What is the best way to compute the trace of a matrix product in numpy?
Question:
If I have numpy arrays A
and B
, then I can compute the trace of their matrix product with:
tr = numpy.linalg.trace(A.dot(B))
However, the matrix multiplication A.dot(B)
unnecessarily computes all of the off-diagonal entries in the matrix product, when only the diagonal elements are used in the trace. Instead, I could do something like:
tr = 0.0
for i in range(n):
tr += A[i, :].dot(B[:, i])
but this performs the loop in Python code and isn’t as obvious as numpy.linalg.trace
.
Is there a better way to compute the trace of a matrix product of numpy arrays? What is the fastest or most idiomatic way to do this?
Answers:
From wikipedia you can calculate the trace using the hadamard product (element-wise multiplication):
# Tr(A.B)
tr = (A*B.T).sum()
I think this takes less computation than doing numpy.trace(A.dot(B))
.
Edit:
Ran some timers. This way is much faster than using numpy.trace
.
In [37]: timeit("np.trace(A.dot(B))", setup="""import numpy as np;
A, B = np.random.rand(1000,1000), np.random.rand(1000,1000)""", number=100)
Out[38]: 8.6434469223022461
In [39]: timeit("(A*B.T).sum()", setup="""import numpy as np;
A, B = np.random.rand(1000,1000), np.random.rand(1000,1000)""", number=100)

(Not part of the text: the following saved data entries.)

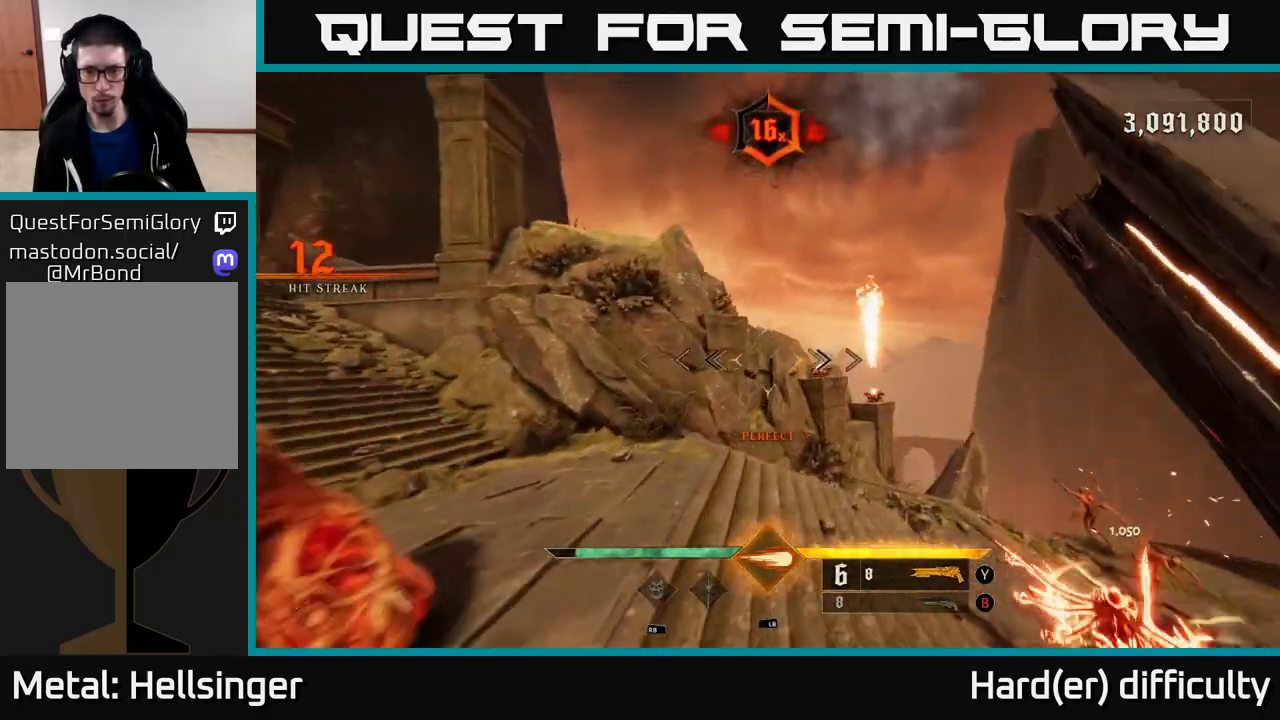
{"buttons": [], "left_stick": "down-left", "right_stick": "right", "events": [[67, "right_stick", "down-right"], [217, "left_stick", "down-left"], [317, "right_stick", "right"]]}
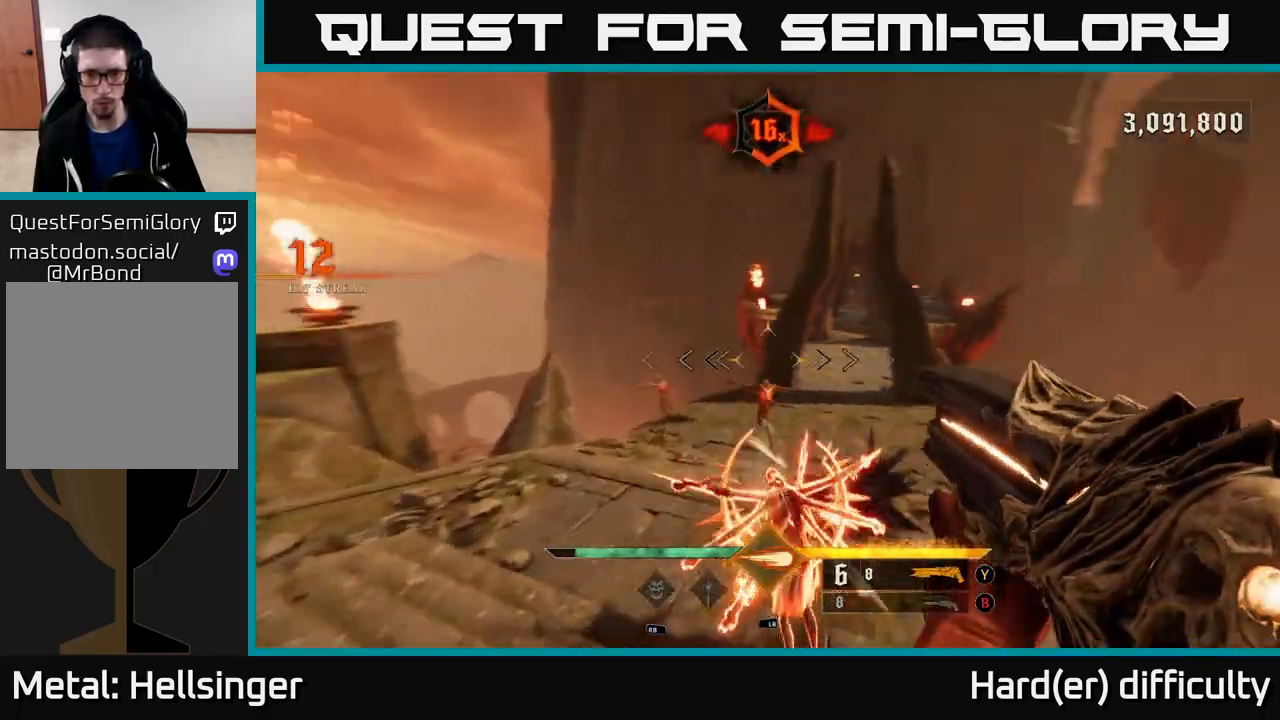
{"buttons": [], "left_stick": "up-left", "right_stick": "center", "events": [[17, "left_stick", "down"], [50, "right_stick", "down-right"], [200, "L1", "down"], [233, "L2", "down"], [233, "right_stick", "left"], [250, "left_stick", "down-left"], [300, "L2", "up"], [300, "right_stick", "center"], [317, "L1", "up"], [483, "left_stick", "up-left"]]}
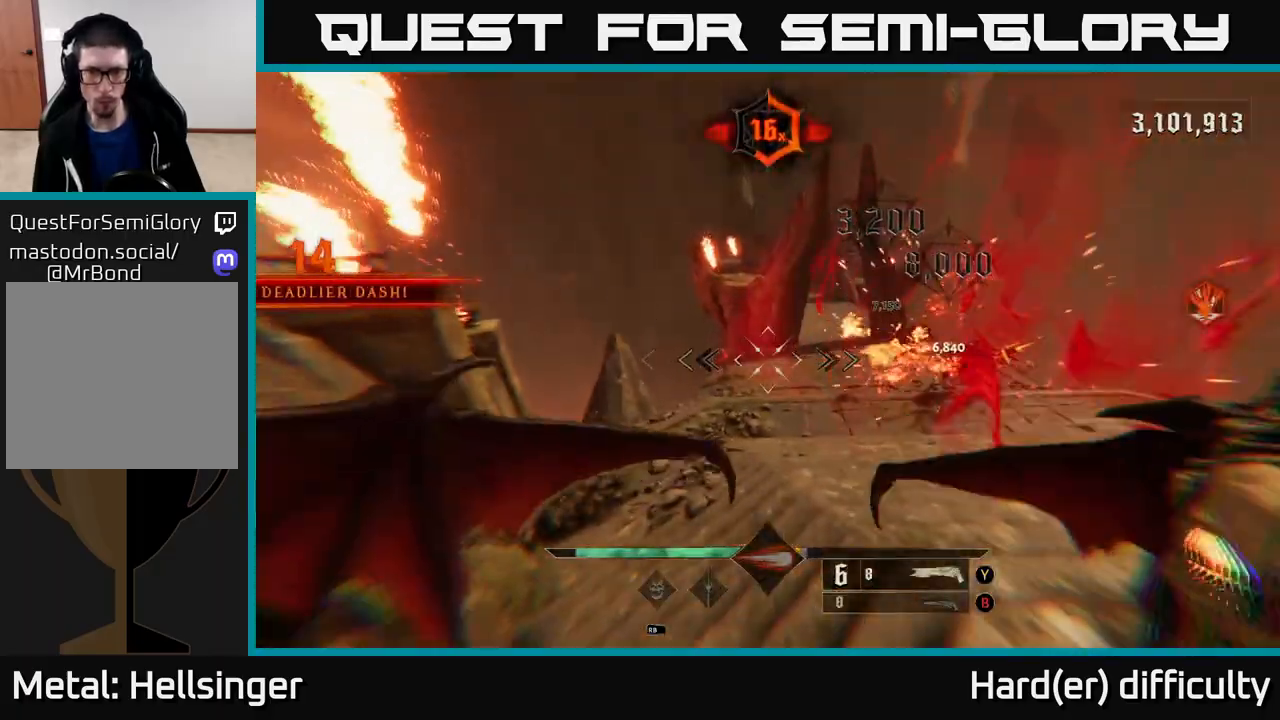
{"buttons": [], "left_stick": "up-left", "right_stick": "right", "events": [[83, "left_stick", "up"], [150, "A", "down"], [267, "A", "up"], [300, "left_stick", "up-right"], [400, "right_stick", "right"], [500, "left_stick", "up-left"]]}
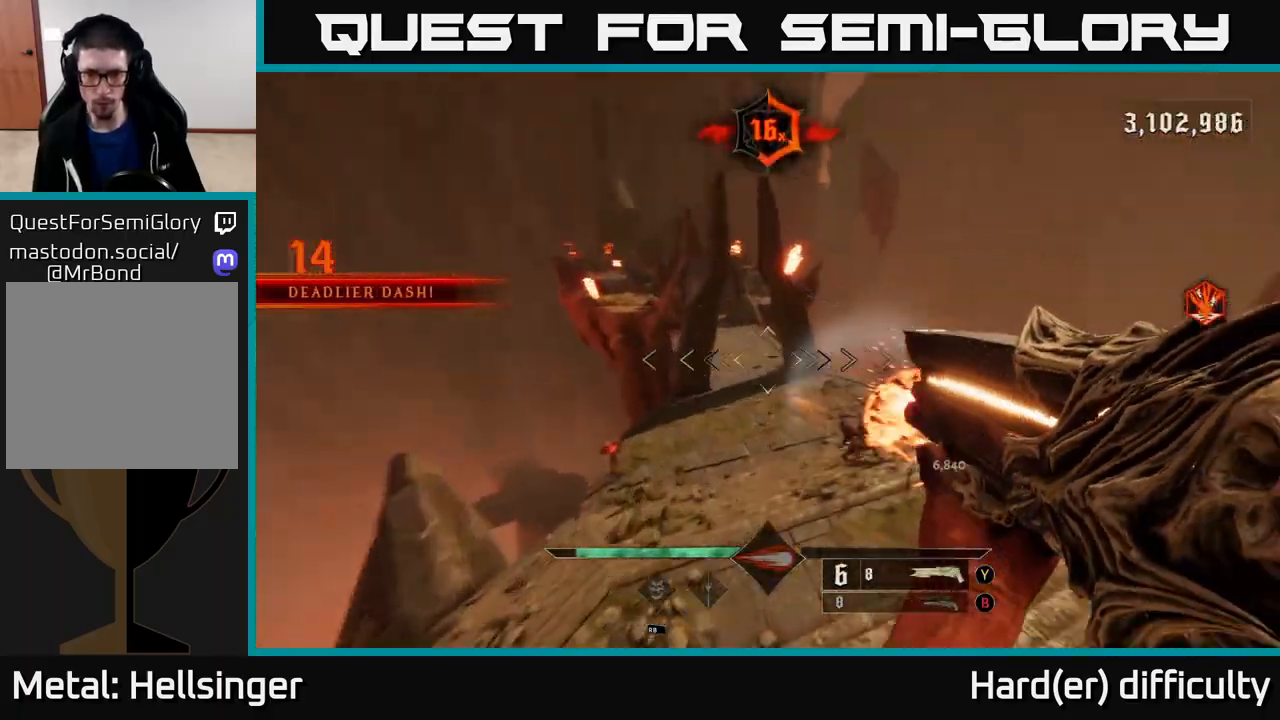
{"buttons": [], "left_stick": "left", "right_stick": "up-right", "events": [[67, "left_stick", "left"], [367, "right_stick", "up-right"]]}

Out[40]: 0.5516049861907959
You can improve on @Bill’s solution by reducing intermediate storage to the diagonal elements only:
from numpy.core.umath_tests import inner1d
m, n = 1000, 500
a = np.random.rand(m, n)
b = np.random.rand(n, m)
# They all should give the same result
print np.trace(a.dot(b))
print np.sum(a*b.T)
print np.sum(inner1d(a, b.T))
%timeit np.trace(a.dot(b))
10 loops, best of 3: 34.7 ms per loop
%timeit np.sum(a*b.T)
100 loops, best of 3: 4.85 ms per loop
%timeit np.sum(inner1d(a, b.T))
1000 loops, best of 3: 1.83 ms per loop
Another option is to use np.einsum
and have no explicit intermediate storage at all:
# Will print the same as the others:
print np.einsum('ij,ji->', a, b)
On my system it runs slightly slower than using inner1d
, but it may not hold for all systems, see this question:
%timeit np.einsum('ij,ji->', a, b)
100 loops, best of 3: 1.91 ms per loop
Note that one slight variant is to take the dot product of the vec
torized matrices. In python, vectorization is done using .flatten('F')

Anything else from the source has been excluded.